A Unified Local Risk Map for Uncertainty-Aware Mobile Robot Navigation in Cluttered and Dynamic Environments

Achieving safe and efficient navigation in cluttered and dynamic environments remains an open challenge for mobile robots, especially when perception and actuation are uncertain. Standard navigation stacks typically handle obstacle avoidance through fixed safety margins or costmap inflation layers. While effective in simple settings, these approaches are difficult to tune in practice: conservative inflation can prevent traversal through narrow passages, whereas less conservative settings may lead to unsafe behavior. Moreover, they usually encode risk only as a function of obstacle proximity. We propose a unified probability-inspired risk-cost map that integrates perception uncertainty, actuation uncertainty, dynamic obstacle prediction, and occlusion-aware memory into a single spatial representation.
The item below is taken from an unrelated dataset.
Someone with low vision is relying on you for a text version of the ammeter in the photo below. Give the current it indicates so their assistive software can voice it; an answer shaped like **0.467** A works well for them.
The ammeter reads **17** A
The resulting risk map is used by a local path-modification module that adapts a reference global path using the proposed risk map and interfaces with a standard Model Predictive Path Integral (MPPI) controller. The proposed method is compatible with standard navigation pipelines. We validate the resulting framework in Gazebo simulations under different sensing and actuation uncertainty conditions and in environments containing unknown static and dynamic obstacles. The results show that the proposed method is more robust than conventional costmap-based baselines, resulting in fewer aborted goals in cluttered environments and substantially fewer collision events when dynamic obstacles are present.